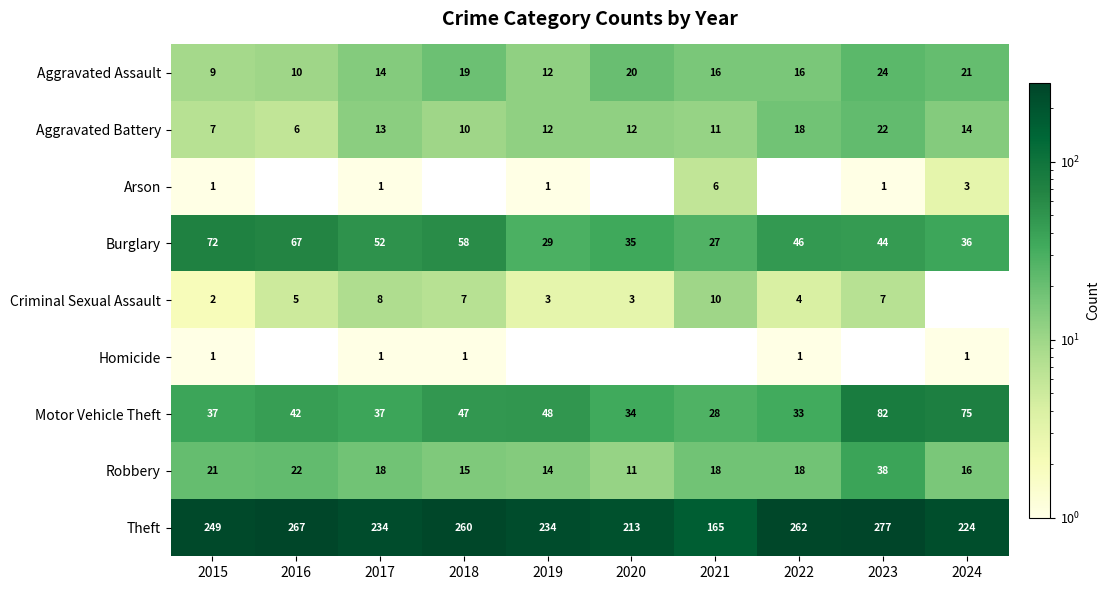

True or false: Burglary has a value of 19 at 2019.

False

────────

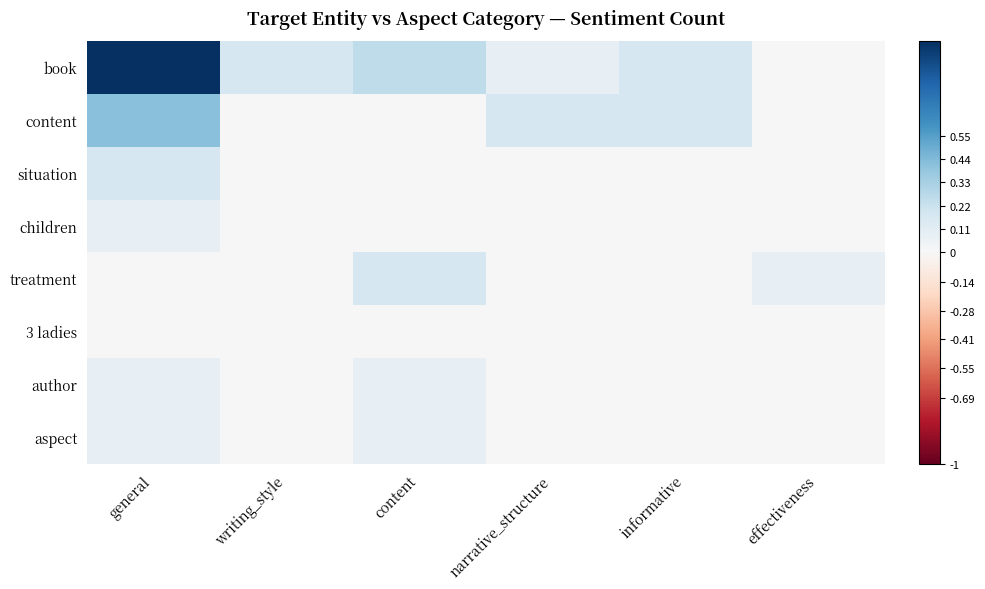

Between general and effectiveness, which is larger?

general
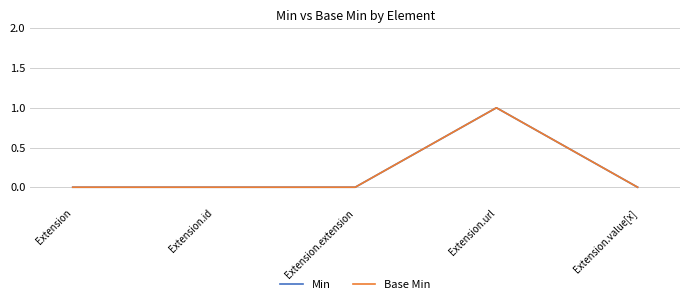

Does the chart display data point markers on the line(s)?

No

────────

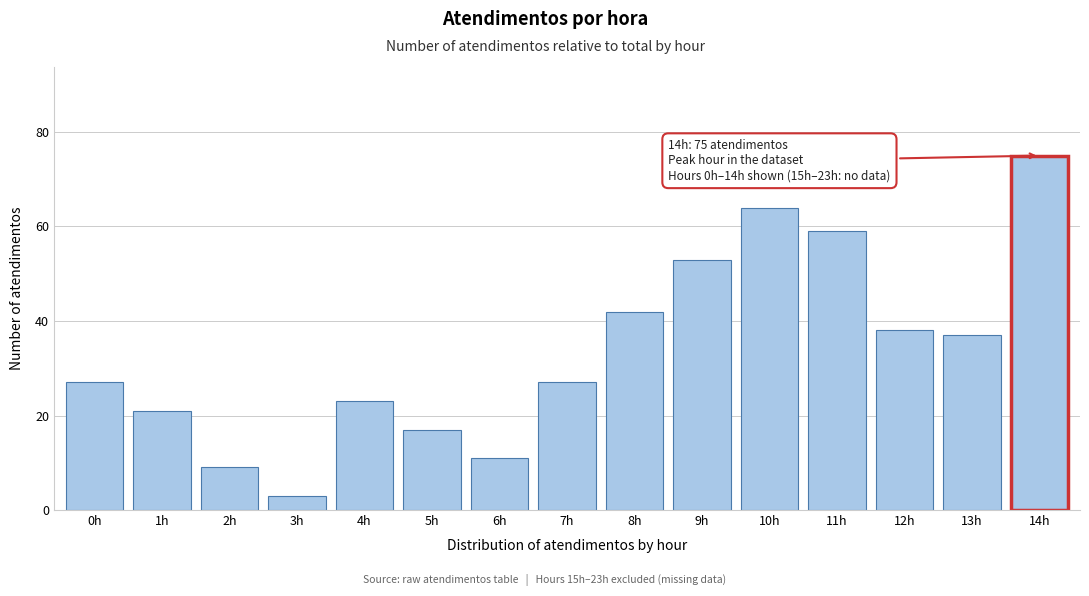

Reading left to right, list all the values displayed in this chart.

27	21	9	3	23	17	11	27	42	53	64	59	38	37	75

────────

▸ **WORK REQUIRED**
Please repeat the items word for word, starting at the line that contains "Between general and" and ending after the line that contains "Does the chart", and omit the pictures.

▸ **SOLUTION**
Between general and effectiveness, which is larger?

general

Does the chart display data point markers on the line(s)?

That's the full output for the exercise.